Clarence Thomas is a respected and accomplished American icon. And while, in the past, he’s let his rulings speak for him—he has become more vocal in recent days.
The conservative justice is fighting to keep America in one piece. He is clearly concerned with the blatant censorship that has been going on in the past year.
If America is to remain free, every citizen’s free speech must be protected.
So, Thomas is providing a roadmap to put censorship moves to an end.
Justice Thomas is laying out an argument for why companies like Facebook, Twitter and Google should be regulated as utilities…
Thomas argues that some digital platforms are “sufficiently akin” to common carriers like telephone companies…
Thomas argues that while private companies aren’t subject to the First Amendment, common carriers are unique to other private businesses in that they do not have the “right to exclude.” Thomas suggests that large tech platforms with substantial market power should be bound by the same restrictions.

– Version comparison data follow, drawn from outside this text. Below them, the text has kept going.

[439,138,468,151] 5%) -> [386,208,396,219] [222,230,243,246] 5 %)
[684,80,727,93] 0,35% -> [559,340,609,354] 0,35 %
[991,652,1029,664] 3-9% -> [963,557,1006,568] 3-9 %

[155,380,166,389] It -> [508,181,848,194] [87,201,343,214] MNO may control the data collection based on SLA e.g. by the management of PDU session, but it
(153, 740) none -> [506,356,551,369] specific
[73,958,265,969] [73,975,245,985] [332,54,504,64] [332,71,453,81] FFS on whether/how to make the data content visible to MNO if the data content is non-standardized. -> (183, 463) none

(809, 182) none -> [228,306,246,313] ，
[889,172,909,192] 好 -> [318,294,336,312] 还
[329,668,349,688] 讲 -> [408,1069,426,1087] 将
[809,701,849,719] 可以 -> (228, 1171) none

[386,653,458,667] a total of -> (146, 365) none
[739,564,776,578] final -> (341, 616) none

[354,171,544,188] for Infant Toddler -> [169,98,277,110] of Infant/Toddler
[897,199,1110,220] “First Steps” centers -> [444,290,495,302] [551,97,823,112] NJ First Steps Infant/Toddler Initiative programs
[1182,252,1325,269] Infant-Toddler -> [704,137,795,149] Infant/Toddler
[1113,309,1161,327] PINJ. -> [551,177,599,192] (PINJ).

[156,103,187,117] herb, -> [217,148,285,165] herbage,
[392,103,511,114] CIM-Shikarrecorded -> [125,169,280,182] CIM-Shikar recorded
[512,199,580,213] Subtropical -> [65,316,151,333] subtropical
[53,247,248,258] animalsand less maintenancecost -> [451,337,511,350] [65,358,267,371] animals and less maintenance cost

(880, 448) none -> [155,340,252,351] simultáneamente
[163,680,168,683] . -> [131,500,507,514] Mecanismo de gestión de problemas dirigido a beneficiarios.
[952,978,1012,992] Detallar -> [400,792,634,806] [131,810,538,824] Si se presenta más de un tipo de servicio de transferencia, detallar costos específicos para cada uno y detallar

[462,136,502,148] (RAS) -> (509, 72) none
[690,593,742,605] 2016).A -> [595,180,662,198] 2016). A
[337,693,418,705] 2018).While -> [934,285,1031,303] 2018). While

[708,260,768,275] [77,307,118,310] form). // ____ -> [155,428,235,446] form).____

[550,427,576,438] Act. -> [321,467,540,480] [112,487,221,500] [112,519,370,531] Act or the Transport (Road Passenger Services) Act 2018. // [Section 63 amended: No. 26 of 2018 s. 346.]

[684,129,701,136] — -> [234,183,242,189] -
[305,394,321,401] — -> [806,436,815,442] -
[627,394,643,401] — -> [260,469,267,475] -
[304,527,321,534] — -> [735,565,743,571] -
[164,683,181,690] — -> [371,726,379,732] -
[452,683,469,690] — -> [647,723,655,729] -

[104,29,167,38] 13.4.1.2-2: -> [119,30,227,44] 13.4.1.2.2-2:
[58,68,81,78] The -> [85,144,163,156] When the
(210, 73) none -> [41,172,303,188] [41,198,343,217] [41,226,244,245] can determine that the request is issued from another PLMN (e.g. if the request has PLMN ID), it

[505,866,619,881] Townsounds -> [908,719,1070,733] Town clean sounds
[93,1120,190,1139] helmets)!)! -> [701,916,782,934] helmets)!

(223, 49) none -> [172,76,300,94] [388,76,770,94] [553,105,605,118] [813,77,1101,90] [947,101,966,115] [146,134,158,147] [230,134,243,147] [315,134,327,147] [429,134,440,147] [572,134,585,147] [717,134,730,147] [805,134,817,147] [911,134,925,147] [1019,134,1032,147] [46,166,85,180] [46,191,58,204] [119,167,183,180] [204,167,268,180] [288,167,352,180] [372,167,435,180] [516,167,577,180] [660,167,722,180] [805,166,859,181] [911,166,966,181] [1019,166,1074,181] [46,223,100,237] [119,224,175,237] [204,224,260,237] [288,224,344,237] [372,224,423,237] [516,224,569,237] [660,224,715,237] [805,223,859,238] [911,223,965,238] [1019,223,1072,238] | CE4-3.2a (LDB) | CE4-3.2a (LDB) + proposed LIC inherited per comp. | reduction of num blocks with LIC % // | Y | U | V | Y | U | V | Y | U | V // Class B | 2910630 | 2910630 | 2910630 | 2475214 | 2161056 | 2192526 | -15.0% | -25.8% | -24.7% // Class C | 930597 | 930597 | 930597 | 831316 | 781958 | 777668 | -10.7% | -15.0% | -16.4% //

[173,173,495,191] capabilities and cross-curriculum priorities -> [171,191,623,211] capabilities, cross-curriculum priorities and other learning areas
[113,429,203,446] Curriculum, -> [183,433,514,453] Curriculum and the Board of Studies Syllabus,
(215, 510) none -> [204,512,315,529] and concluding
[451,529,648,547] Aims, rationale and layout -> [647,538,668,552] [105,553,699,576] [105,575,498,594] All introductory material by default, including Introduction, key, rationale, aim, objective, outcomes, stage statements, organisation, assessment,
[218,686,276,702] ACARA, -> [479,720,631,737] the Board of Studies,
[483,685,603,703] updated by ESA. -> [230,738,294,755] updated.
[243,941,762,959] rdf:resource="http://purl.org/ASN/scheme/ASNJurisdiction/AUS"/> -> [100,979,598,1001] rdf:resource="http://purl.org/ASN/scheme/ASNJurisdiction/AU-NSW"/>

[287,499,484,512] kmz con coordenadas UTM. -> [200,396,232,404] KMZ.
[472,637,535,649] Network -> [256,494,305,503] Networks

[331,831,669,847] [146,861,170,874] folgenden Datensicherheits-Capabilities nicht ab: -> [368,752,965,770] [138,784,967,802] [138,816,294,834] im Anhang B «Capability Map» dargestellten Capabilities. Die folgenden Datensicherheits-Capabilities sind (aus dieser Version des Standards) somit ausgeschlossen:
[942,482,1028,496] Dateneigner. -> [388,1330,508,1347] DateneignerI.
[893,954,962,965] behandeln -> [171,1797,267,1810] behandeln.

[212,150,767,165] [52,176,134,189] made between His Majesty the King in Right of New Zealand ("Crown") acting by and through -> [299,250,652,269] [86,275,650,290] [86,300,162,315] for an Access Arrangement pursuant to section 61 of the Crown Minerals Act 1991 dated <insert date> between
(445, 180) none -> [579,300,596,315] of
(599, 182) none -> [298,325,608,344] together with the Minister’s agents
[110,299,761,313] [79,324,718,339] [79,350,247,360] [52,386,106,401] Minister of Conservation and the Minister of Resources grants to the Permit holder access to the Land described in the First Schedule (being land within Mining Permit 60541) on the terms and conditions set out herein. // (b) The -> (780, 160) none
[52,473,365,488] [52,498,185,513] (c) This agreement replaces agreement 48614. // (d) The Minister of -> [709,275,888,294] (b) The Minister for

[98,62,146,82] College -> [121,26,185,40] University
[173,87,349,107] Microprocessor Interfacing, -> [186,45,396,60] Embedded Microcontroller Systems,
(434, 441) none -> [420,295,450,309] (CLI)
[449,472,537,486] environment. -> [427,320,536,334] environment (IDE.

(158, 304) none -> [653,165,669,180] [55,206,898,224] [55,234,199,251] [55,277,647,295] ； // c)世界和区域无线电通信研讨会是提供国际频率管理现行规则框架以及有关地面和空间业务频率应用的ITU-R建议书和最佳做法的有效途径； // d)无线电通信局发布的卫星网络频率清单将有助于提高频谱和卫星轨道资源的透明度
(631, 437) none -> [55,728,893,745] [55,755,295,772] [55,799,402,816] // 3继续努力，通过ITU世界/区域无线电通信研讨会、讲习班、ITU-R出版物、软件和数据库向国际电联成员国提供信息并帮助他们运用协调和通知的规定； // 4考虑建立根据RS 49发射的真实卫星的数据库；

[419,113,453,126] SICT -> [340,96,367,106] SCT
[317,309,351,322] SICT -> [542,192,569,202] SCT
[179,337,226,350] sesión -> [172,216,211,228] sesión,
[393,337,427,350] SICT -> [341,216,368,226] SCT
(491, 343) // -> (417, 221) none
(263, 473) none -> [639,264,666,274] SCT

Justice Thomas is suggesting that large social networks should be treated as “utilities,” much like telephone carriers.
What would this do? It would designate social networks as providing the infrastructure necessary for Americans to communicate.
Under those conditions, it would be unlawful for a social network to censor or deprive an American of the right to speak based on their political opinions.
Think of it this way: can the telephone company block you from making a phone call, just because they disagree with your opinions?
No, you’d say that would be ridiculous. Then why should Twitter or YouTube have the power to block someone, because they “violated” their unclear community rules?
We all know about social networks that kicked people off because they were conservative. Donald Trump being the most notable one.
But if social networks are declared utilities like a phone company, they would not have the power to censor Americans.
Other leaders have previously suggested this solution to the ongoing censorship problem. With someone like Clarence Thomas floating this idea, we are one step closer to that becoming a reality.
All it might take is for the Supreme Court to rule that social platforms are public utilities that cannot infringe on Americans’ constitutional rights.
But that would require the right case and the right cause to do so.
Do you want the Supreme Court to end the censorship of conservatives?